Город, должно быть, предполагали взять внезапно, налетев вихрем огромного кавалерийского соединения, и оно на исходе ночи в долгой веренице однообразных приглушенных звуков быстро мчавшихся лошадей стремительно проносилось мимо нас. В их безмолвной устремленности было что-то от страшного миража живого, закручивающегося вокруг тебя омута. Многие всадники были в черных плечистых бурках и в уходящей темноте виделись огромными доисторическими чудищами со сложенными крыльями. Лошади, казалось, чувствовали затаившегося впереди врага и неизбежность страшной встречи с ним, нервно широко раздувая ноздри, проносились мимо. Зарождающийся день скупо манил надеждой, но только неизвестность, лишь одна она, была внятной брезжущему, робкому утру. Важные, суровые конники и на лицах их, насколько можно было успеть различить, осела некая тайна. Ни единого слова, ни единого отдельно выделенного какого-нибудь звука. Такое живое устремление силы и воли я видел впервые и не знаю, в чем тут дело, но, глядя на уносящуюся великолепную пружину эту, ясно помню нехорошее почему-то ощущение жути, тоски. Их было много и, промчавшись неудержимой лавиной, они надолго оставили в придорожном воздухе запах едкого лошадиного пота и тепла. Не думаю, чтоб я был прозорливым ясновидцем и мне были открыты какие-то хоть малые тайны будущего. Совсем нет. Это ощущение настороженности было не только у меня. Здесь многое и разное соединилось в одно - относительно спокойная фронтовая ночь, как бы в отместку за кажущийся покой приводила за собой свежесть и загадку утра, в которое ускользало это живое воплощение силы, красоты и гармонии; близость противника, необычность воинов, затаенная скрытность их передвижения, тишина, приглушенность маневра.
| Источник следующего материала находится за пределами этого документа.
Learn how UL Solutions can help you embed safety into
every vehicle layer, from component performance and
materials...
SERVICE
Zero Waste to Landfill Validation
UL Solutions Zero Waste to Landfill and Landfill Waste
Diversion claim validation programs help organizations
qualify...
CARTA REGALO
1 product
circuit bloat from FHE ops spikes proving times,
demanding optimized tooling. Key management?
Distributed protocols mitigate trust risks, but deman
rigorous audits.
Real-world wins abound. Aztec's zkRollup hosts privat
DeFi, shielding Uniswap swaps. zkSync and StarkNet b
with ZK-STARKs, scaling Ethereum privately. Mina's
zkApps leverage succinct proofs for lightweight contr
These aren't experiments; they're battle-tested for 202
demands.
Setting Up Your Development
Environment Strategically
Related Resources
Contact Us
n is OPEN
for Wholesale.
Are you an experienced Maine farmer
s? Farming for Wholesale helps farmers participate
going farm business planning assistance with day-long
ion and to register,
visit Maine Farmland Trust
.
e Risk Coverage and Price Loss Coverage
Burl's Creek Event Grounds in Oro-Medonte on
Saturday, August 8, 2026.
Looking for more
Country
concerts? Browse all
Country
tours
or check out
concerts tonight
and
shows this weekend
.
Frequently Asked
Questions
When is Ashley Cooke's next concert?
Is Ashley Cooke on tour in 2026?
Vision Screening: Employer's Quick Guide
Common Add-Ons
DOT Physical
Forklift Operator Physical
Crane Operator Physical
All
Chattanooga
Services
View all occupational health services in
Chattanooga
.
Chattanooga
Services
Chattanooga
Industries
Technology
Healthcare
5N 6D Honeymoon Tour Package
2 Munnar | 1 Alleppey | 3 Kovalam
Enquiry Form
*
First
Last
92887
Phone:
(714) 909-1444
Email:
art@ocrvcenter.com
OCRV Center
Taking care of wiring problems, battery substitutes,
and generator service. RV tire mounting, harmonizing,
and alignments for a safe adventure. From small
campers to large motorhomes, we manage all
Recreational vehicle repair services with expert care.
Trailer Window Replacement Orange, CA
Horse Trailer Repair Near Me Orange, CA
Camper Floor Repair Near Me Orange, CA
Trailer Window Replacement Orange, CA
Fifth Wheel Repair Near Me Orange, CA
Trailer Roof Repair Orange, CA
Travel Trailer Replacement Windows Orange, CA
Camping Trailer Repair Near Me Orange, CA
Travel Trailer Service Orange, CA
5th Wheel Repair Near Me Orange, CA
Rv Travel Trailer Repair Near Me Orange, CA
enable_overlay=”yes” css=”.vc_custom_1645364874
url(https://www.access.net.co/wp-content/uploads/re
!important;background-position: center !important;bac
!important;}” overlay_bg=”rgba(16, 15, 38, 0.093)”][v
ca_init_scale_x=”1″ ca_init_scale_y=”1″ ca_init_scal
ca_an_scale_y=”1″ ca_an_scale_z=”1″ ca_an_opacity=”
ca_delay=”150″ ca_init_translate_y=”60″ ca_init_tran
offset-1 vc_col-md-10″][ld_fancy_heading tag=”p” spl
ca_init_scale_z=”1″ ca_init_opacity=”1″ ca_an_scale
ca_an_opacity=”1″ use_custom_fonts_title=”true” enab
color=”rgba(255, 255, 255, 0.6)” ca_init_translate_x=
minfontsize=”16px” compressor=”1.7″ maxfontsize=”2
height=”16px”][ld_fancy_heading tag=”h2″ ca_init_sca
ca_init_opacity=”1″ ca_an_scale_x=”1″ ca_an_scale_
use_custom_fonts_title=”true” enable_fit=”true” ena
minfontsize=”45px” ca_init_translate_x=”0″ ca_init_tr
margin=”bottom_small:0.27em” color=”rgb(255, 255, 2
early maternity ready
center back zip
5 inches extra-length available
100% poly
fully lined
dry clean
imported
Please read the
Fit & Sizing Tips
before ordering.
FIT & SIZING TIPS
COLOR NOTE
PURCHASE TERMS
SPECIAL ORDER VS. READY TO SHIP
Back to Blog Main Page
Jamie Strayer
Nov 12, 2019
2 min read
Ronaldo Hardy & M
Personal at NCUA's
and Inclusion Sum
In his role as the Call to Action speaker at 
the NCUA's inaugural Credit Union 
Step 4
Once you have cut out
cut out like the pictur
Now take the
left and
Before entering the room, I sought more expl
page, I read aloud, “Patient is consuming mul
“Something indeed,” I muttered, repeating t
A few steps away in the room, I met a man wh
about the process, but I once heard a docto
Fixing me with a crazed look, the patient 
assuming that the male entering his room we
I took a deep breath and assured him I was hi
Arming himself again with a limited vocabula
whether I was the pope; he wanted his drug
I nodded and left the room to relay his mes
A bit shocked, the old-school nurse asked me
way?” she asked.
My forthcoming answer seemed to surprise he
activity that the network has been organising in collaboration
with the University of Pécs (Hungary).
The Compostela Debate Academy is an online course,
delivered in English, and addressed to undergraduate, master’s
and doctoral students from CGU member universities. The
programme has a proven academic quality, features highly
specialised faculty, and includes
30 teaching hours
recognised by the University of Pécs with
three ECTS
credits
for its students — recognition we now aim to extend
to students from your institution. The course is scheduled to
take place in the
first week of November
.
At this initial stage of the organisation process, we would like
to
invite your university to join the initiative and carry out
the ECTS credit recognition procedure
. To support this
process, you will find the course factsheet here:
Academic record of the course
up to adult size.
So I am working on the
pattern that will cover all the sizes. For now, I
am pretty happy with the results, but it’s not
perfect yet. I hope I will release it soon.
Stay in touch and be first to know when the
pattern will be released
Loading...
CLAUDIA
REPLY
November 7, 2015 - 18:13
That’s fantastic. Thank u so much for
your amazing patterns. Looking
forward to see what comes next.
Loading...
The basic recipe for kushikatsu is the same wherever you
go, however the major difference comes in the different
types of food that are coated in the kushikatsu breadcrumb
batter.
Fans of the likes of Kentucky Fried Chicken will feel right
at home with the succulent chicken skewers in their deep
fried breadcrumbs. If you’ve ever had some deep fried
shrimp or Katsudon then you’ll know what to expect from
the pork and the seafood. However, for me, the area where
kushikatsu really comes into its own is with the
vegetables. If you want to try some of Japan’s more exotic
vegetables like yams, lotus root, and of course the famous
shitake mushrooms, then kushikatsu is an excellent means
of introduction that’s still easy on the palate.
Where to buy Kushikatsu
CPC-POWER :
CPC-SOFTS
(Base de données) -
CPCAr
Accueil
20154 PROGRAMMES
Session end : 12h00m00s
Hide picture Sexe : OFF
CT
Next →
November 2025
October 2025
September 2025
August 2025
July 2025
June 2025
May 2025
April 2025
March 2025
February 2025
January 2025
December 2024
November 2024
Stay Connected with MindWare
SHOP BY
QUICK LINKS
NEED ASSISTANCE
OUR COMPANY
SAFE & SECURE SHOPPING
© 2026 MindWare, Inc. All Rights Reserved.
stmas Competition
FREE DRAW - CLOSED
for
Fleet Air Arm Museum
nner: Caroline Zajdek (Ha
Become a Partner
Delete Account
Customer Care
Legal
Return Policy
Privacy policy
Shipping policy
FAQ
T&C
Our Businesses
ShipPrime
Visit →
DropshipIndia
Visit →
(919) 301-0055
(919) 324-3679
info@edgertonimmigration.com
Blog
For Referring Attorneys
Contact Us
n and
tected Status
Иное увидели мы днями позже. Сдвинутые на обочины дороги черные, обуглившиеся нагромождения людей и животных. Запекшиеся черные бурки. Застывшие всадники в исковерканных седлах с приваренными к сапогам стременами. Задранные головы лошадей с лопнувшими главами, на черно-маслянистых лицах воинов жестко торчали из-под лихо заломленных кубанок спаленные чубы волос... Как чудовищные экспонаты жестокости войны, немо вопия с обеих сторон дороги, они провожали нас, идущих вперед к жизни, победе, будущему. Было трудно дышать - запах паленой шерсти, сожженного мяса и сгоревшей нефти долго был нашим попутчиком. Засада фашистских огнеметчиков перед самыми стенами Седлеца сделала свое страшное дело.
Мой сосед от одной сигареты прикуривал новую и только время от времени, не перебивая меня, как бы выдыхая, тихо проговаривал: "Да-да, Иннокентий, дорогой, мы знаем, знаем!.." Никто никогда не смог бы со стороны и близко предположить о взволнованной насыщенности едущих в обычной с виду машине, и она легко уносила по широкой серой ленте дороги двух почти незнакомых, непохожих друг на друга, во многом просто разных, но теперь объединенных этим страшным воспоминанием, одним горем, одной болью людей.
Свободного времени у меня в Союзе не бывает, да я и не особенный охотник экскурсов в прошлое, как бы чрезмерно значимо, необычно оно не было для меня. Все время у меня забирает "сегодня", семья, работа, быт. Если вдруг выдастся свободный день - долго, недоверчиво, искоса встречаю его, предчувствую, что за эти, как с Луны свалившиеся, беззаботные часы отдыха уже завтра надо будет расплачиваться втридорога. А здесь пять-шесть часов свободного времени, за окном машины вставшая из руин, дружественная моей Родине Польша, первая пробивающаяся весенняя зелень и рой нахлынувшего прошлого, как высокая, светлая цена вздоха, света сегодняшнего утра, запаха дешевых сигарет, пульса рядом взволнованного доброго сердца и всего того чуда, что зовется ЖИЗНЬЮ! Прошлое - наши корни, трепетность наших душ, во встрече с ним наше Достоинство и надежды в будущее.